# Cal 5 Mega Battery Fuse Blowing



## Curtisden (Mar 23, 2009)

While away this weekend we stopped and on trying to restart my 2012 Peugeot boxer based Autocruise MH the whole electrical output to the engine and display was dead.
On calling Mayday (30 mins on a bank holiday), they isolated the on battery fuse tray, one which had blown, being a mega fuse (Cal5) which they did not carry so they direct wired the red wire output to the battery and got us underway.
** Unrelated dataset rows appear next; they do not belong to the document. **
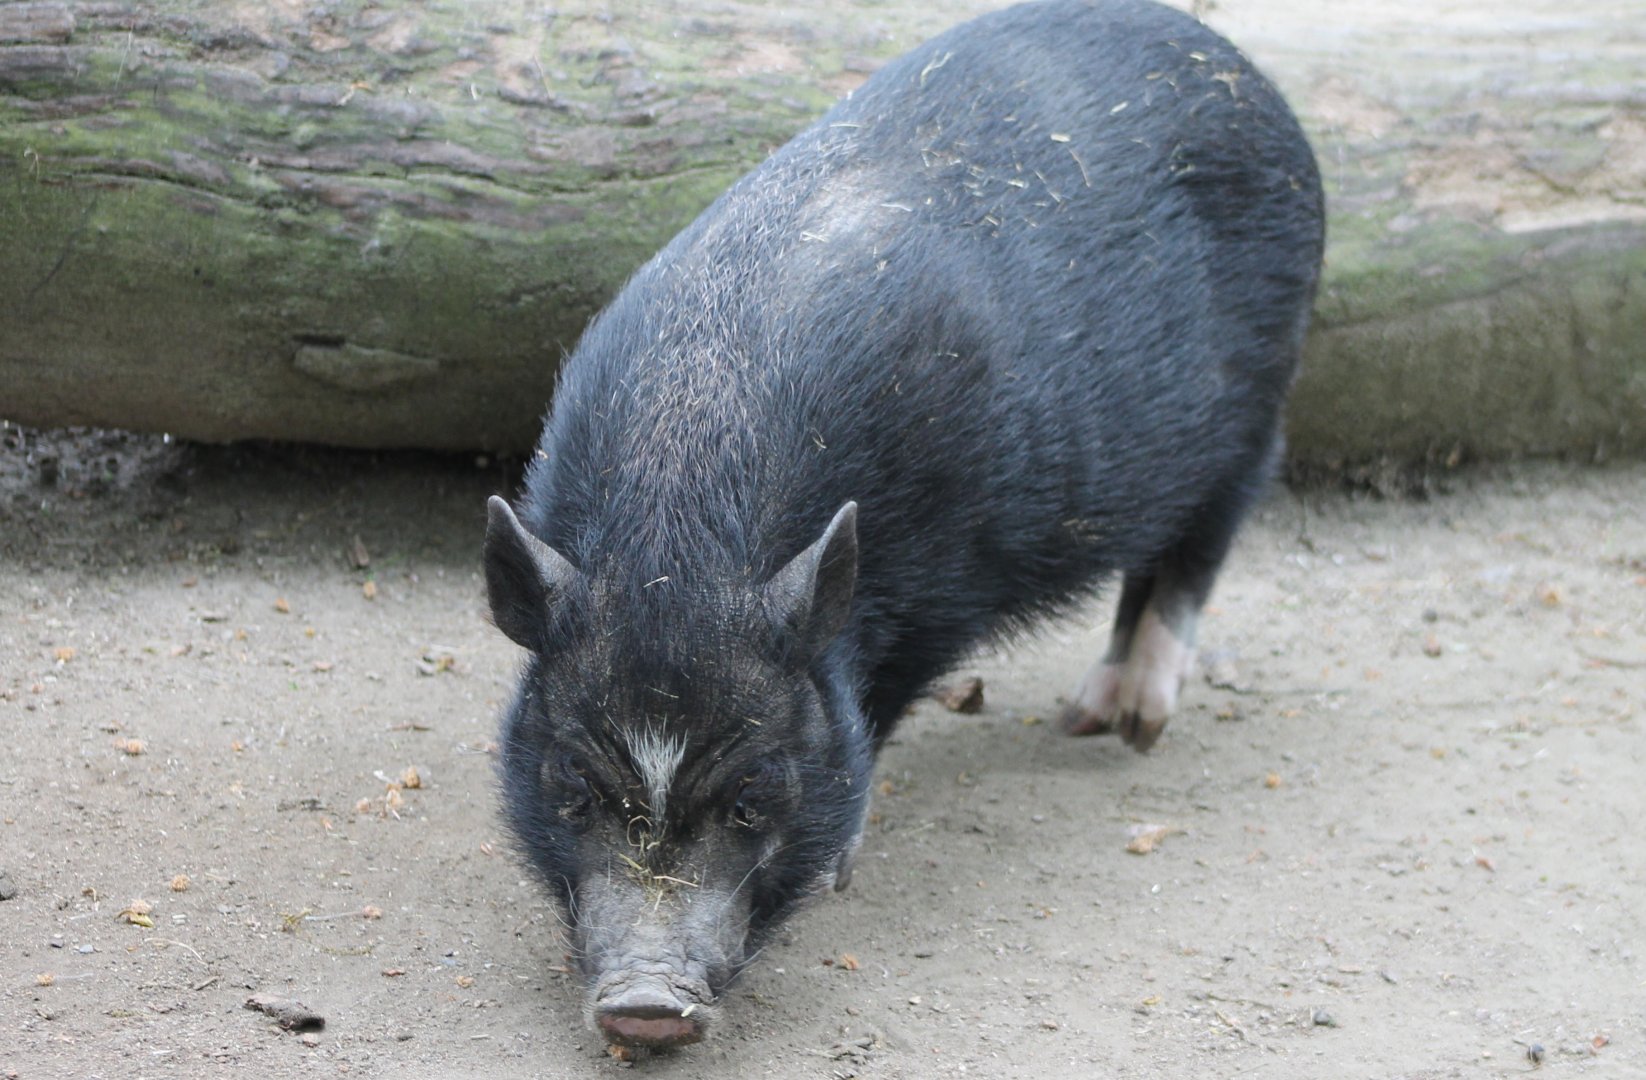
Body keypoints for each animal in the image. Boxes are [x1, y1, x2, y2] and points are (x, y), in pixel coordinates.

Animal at [484, 0, 1323, 1050]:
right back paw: (1084, 719)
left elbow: (881, 707)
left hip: (1261, 404)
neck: (677, 542)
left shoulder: (938, 591)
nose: (644, 1005)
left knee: (1194, 552)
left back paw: (1128, 724)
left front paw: (844, 872)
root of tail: (1240, 67)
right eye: (571, 786)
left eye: (755, 798)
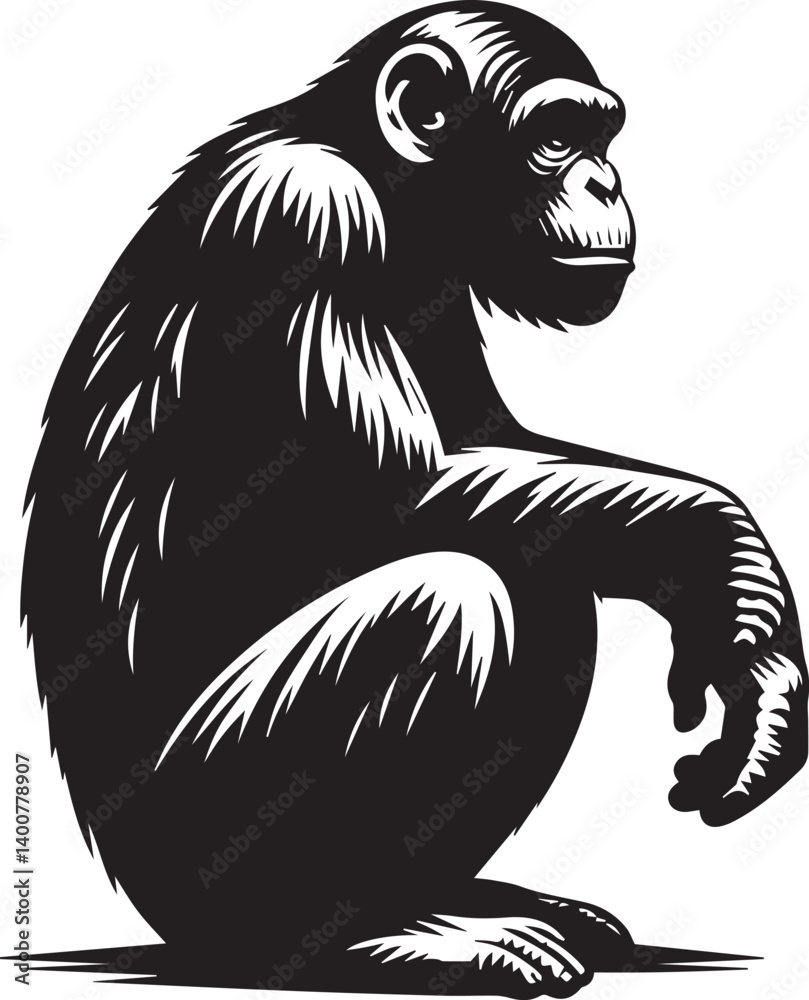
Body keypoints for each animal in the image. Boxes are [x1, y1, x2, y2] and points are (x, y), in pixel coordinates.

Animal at [21, 2, 808, 996]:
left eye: (601, 135)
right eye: (558, 136)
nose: (605, 181)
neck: (391, 184)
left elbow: (485, 444)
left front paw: (758, 655)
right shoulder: (302, 213)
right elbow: (396, 491)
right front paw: (726, 556)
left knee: (545, 582)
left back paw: (468, 905)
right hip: (192, 831)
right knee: (449, 598)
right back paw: (353, 937)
Never come across this type of set up before.
This morning after calling several Peugeot dealers none of which had any in stock I found one at a Citroen dealer. £16!!!!!!! Bought 2 reserve on line £3 each. 
Has anyone out there had this huge fuse blow? and if so why?
Peter


----------



## apb78a (Sep 26, 2007)

*Re Fuse Blowing*

hi my main fuse whent a while ago took some finding why van would not start but would jump start auto electrician thought van battery was fairly flat so starter was taking far more amps through fuse


----------



## hogan (Oct 31, 2006)

Mine blew when trying to start engine with a low battery.
Apparently German vans try to take power from leisure batteries if engine battery low.
Spent a week trying to get one in Spain (they looked at it as though it was from a space rocket )
in the end good old e-bay delivered.


----------



## olley (May 1, 2005)

Mega fuses here: http://www.vehicle-wiring-products.eu/VWP-onlinestore/fuses/fuses.php £3.46 each.

Ian


----------



## Curtisden (Mar 23, 2009)

*Mega Fuse*

I bought one from a Peugeot dealer £16 in the end as the MH is only 8 months old and don't want problems down the line with warrantee. But got 2 on the web 33.5 as a back up abroad.
P


----------



## Geoff1147 (Aug 8, 2018)

Curtisden said:


> While away this weekend we stopped and on trying to restart my 2012 Peugeot boxer based Autocruise MH the whole electrical output to the engine and display was dead.
> On calling Mayday (30 mins on a bank holiday), they isolated the on battery fuse tray, one which had blown, being a mega fuse (Cal5) which they did not carry so they direct wired the red wire output to the battery and got us underway. Never come across this type of set up before.
> This morning after calling several Peugeot dealers none of which had any in stock I found one at a Citroen dealer. £16!!!!!!! Bought 2 reserve on line £3 each.
> Has anyone out there had this huge fuse blow? and if so why?
> Peter


I had exactly the same problem with my Auto Sleeper Warwick Duo 2016 last week! Same (cal5) fuse blown I only had the vehicle 3 weeks so the dealer replaced the fuse but could throw no light on why it blew in the first place. I have now ordered a replacement fuse from a Peugeot dealer near me, cost £18! Have you any idea what this fuse protects? It is very big although even the Peugeot dealer was unsure about the size. One figure he gave me was 70 amps and another figure is 500 amps. Not much difference, eh? I did notice that when a 'jump' battery was connected, all seamed well in the ignition department, although there were no ignition dash lights when it went off. I would really like to find out more about this. Geoff Lee


----------